The signalling of time in the age of being chronically online is an interesting phenomenon. A few days ago, as I was in my regular mood of doomscrolling, the shift in passage of time from September to October was made known through the flourish of shiuli flowers on my Twitter timeline. For a brief moment, I had to focus all my senses on that particular photo, scarf down the air to come to the realisation that October had finally arrived, and with it, the Navratri. How strange – how the shift in time was so mechanical but the realisation hinged on the senses. The next day, when I stepped out for work, I finally smelt October in the air.
As a child, the month of October was marked by an awakening of the sensory. The sun on the skin, the residual smell of havan tendriling its way into the nostrils, the sight of shops adorned with clay idols of Durga, the gentle tunes of Durga bhajan, and the consequent humming to them. The arrival of October was an organic primer to Navratri that occasioned no social media introduction.
My earliest memories of Navratri also have a gustatory tinge. A week before the grand fasting during Navratri, Mamma would painstakingly prepare a list of items, satvic mostly, that were essential to her fasting diet. She was, and continues to be the only one, to fast all nine days. We (my father, sister, and I) were good fits only for the first, and the last day of the Navratri. A mental jogging down through that list continues to awaken my sensory – still. Laung (clove), Elaichi (cardamom), singhare ka atta (water chestnut flour), sendha namak (himalayan salt), kuttu ka atta (buckwheat flour), saboodana (tapioca), tej patta (bay leaf), garam masala (spices), kesar (saffron). And how heavenly our home smelt on the first day – puris fried in coconut oil, the aroma of aloo fried in ghee, sabudana ke pakode fried in ghee… Navratri fasting was indeed Navratri feasting for us.

....................

• **Set tasks**:
A. Decide whether each statement agrees with the Navratri essay, answering yes or no and quoting the words that settle it: (i) The mother is the only member of the family who fasts all nine days. (ii) The narrator smelled October in the air on the same day the photo appeared. (iii) The puris on the first day were fried in ghee.
B. According to the Navratri essay, what flowers on the narrator's Twitter timeline signaled the shift from September to October?
C. Output the part of the Navratri essay starting with "As a child, the" and going on through "social media introduction.", with no changes.

....................

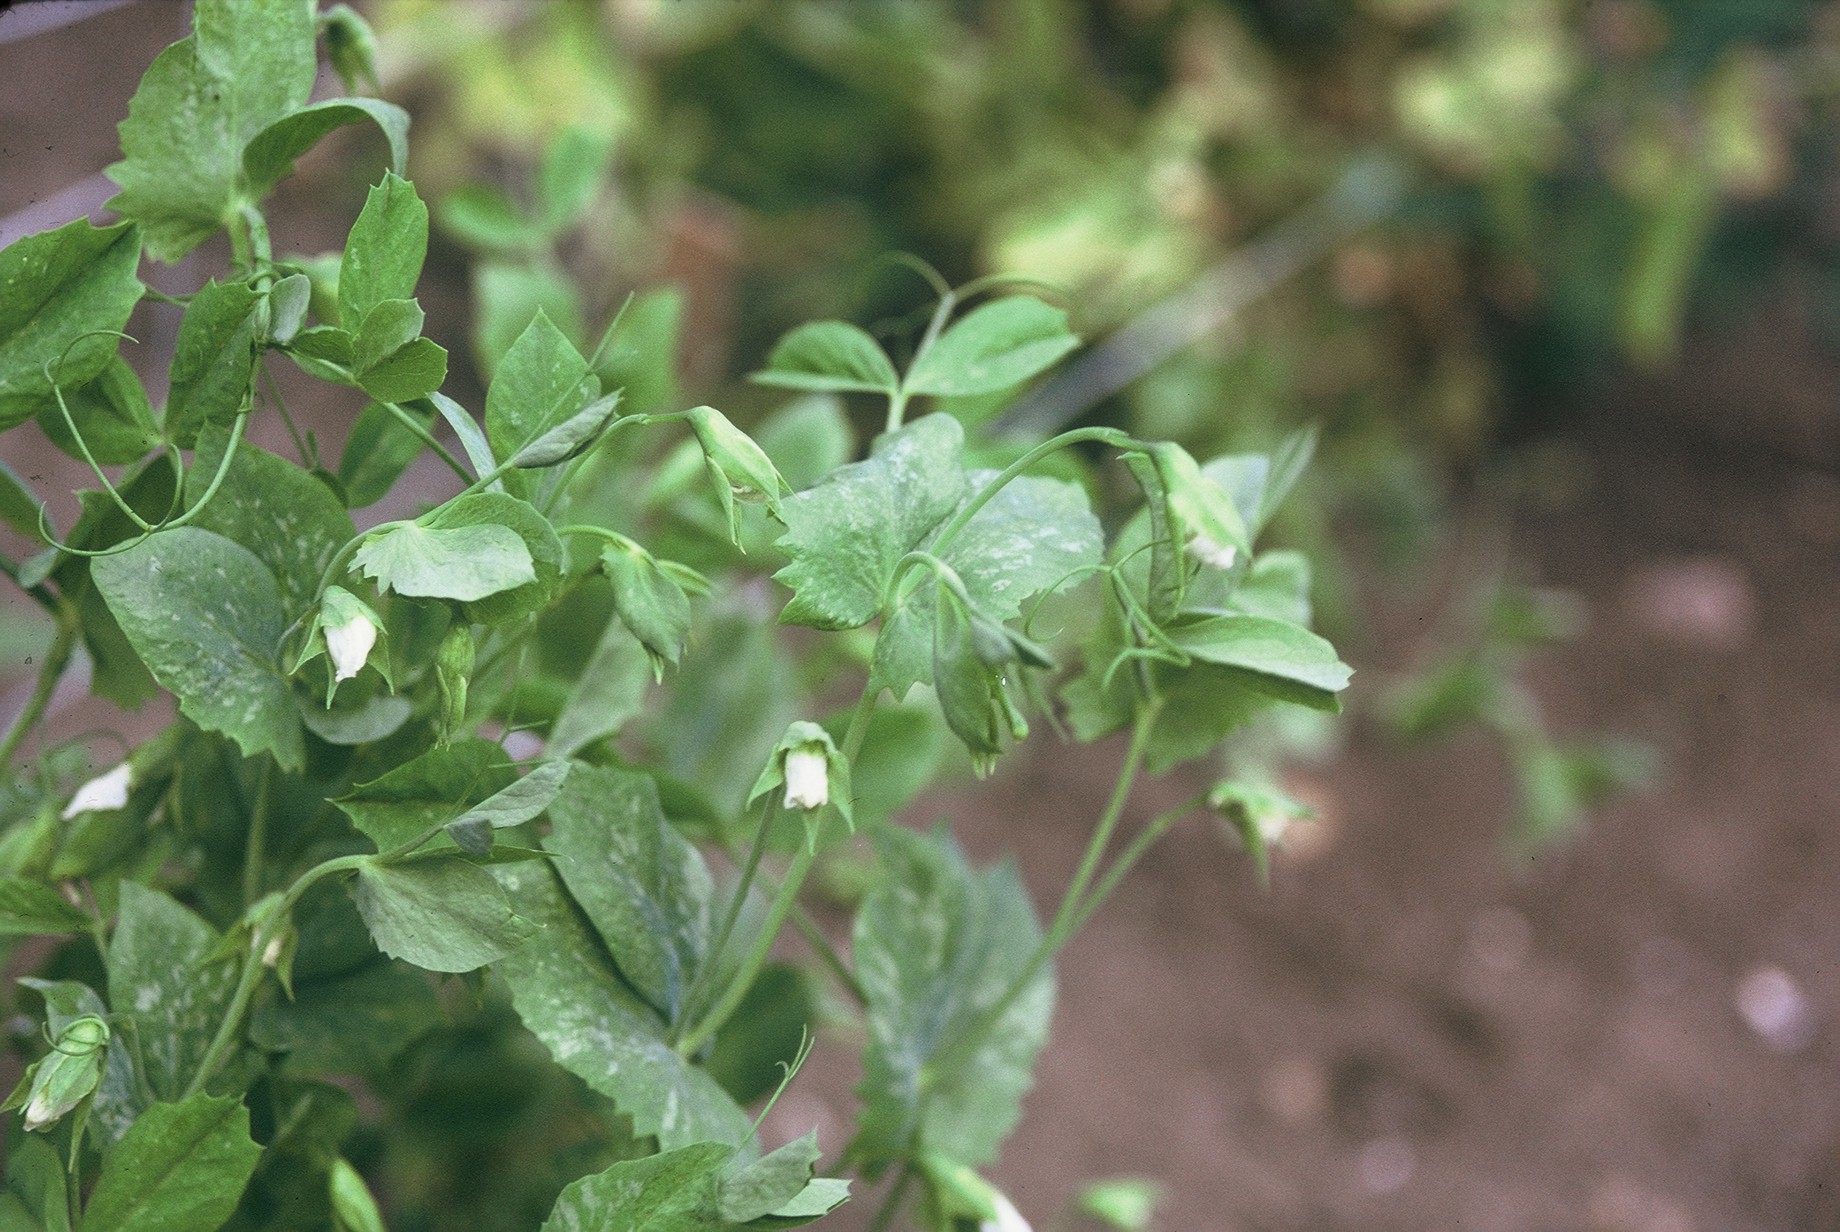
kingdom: Plantae
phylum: Tracheophyta
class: Magnoliopsida
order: Fabales
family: Fabaceae
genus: Lathyrus
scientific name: Lathyrus oleraceus
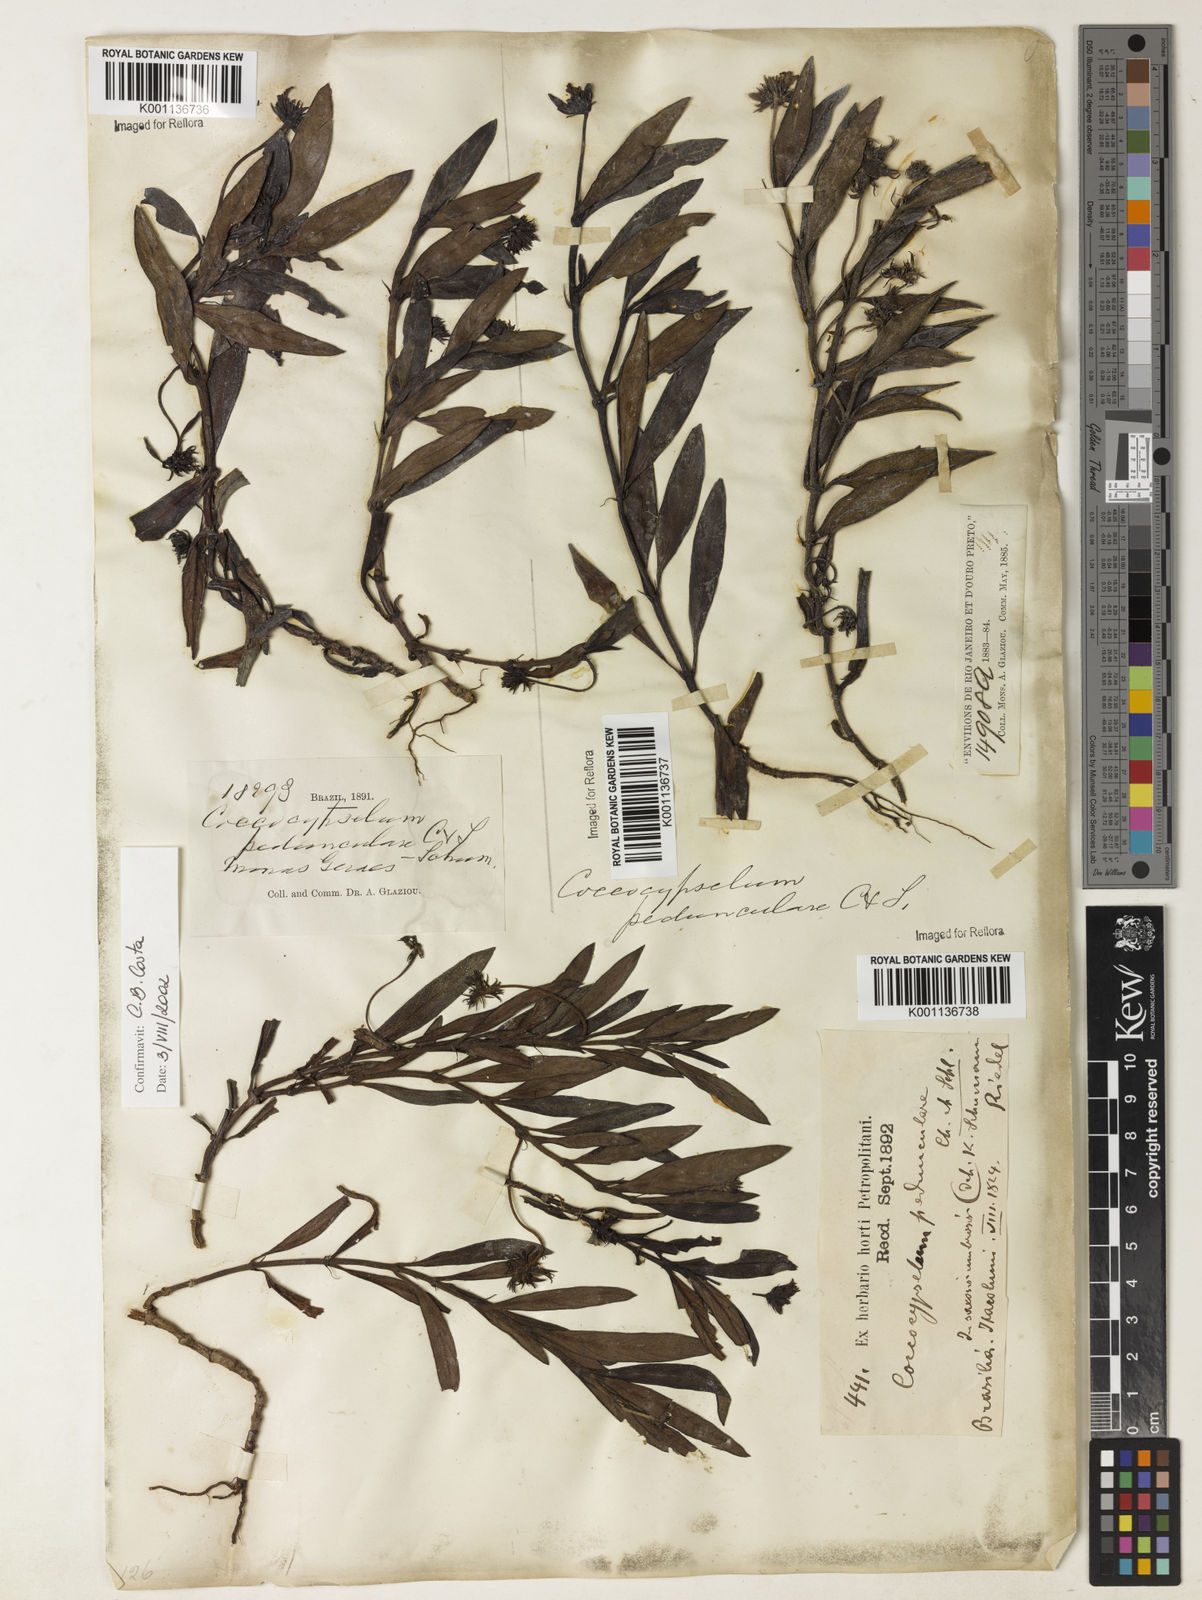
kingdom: Plantae
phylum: Tracheophyta
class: Magnoliopsida
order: Gentianales
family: Rubiaceae
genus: Coccocypselum
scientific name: Coccocypselum pedunculare
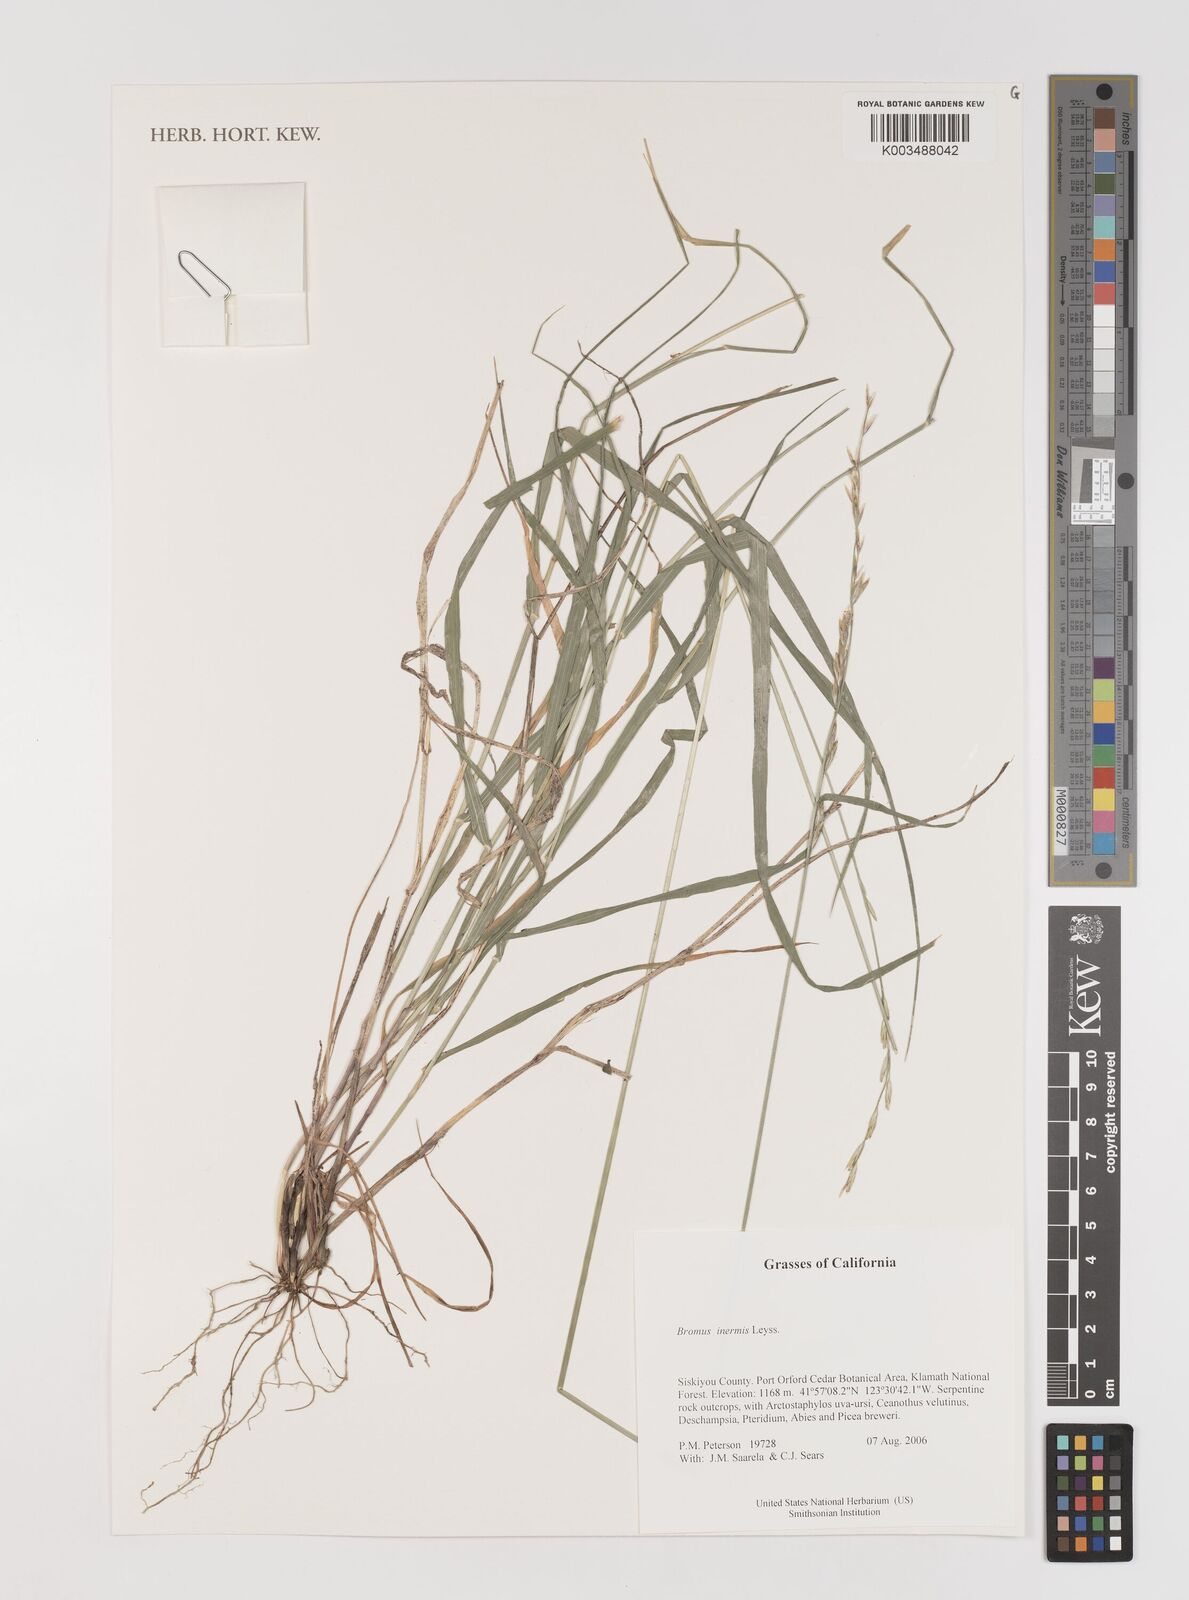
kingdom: Plantae
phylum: Tracheophyta
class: Liliopsida
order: Poales
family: Poaceae
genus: Bromus
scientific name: Bromus inermis
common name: Smooth brome
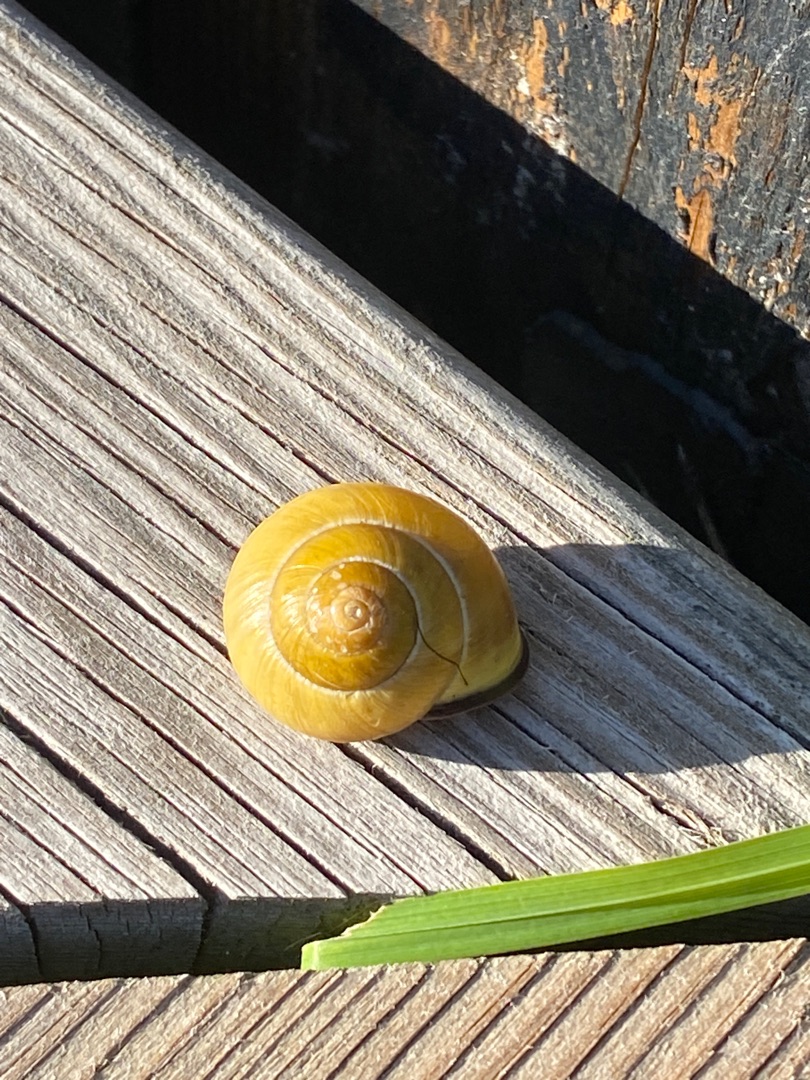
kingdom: Animalia
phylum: Mollusca
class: Gastropoda
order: Stylommatophora
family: Helicidae
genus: Cepaea
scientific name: Cepaea nemoralis
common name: Lundsnegl
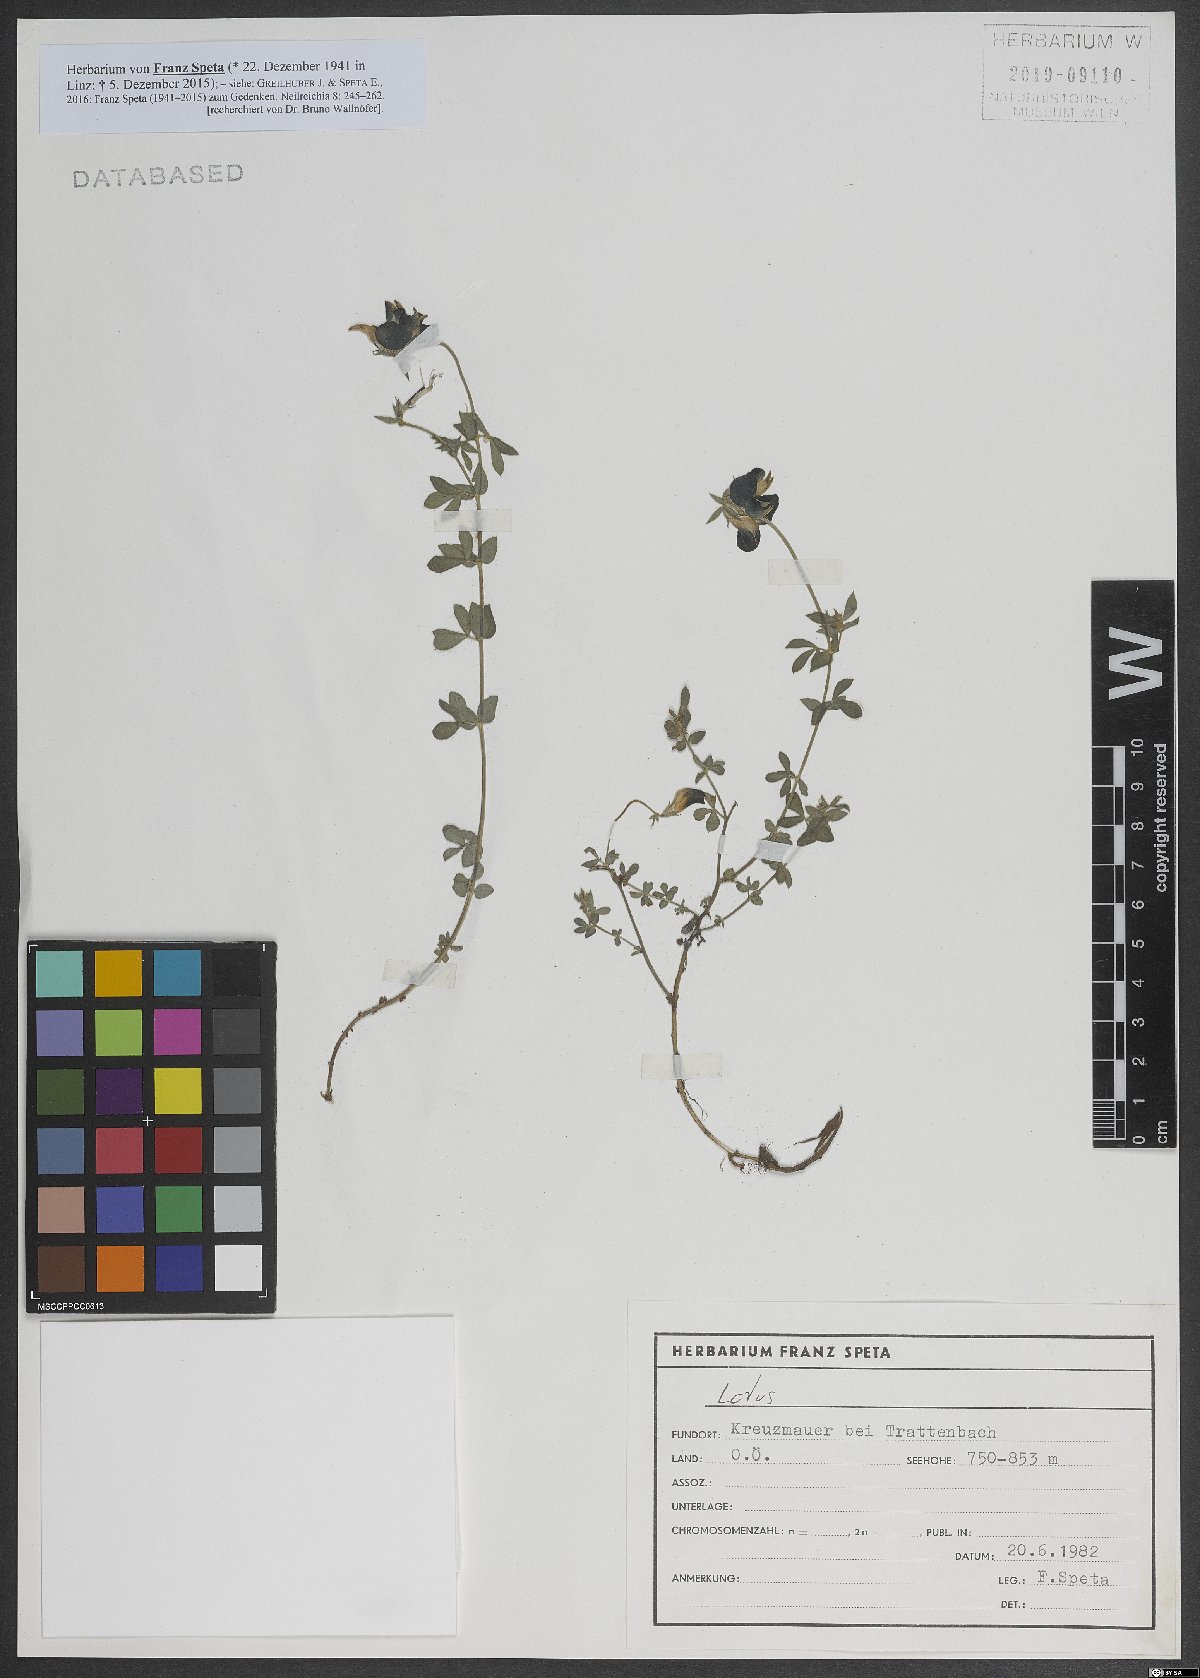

....................

• **Task-by-task results**:
A.
(i) Yes: "She was, and continues to be the only one, to fast all nine days."
(ii) No: "The next day, when I stepped out for work, I finally smelt October in the air."
(iii) No: "puris fried in coconut oil"

B. Shiuli flowers.

C.
As a child, the month of October was marked by an awakening of the sensory. The sun on the skin, the residual smell of havan tendriling its way into the nostrils, the sight of shops adorned with clay idols of Durga, the gentle tunes of Durga bhajan, and the consequent humming to them. The arrival of October was an organic primer to Navratri that occasioned no social media introduction.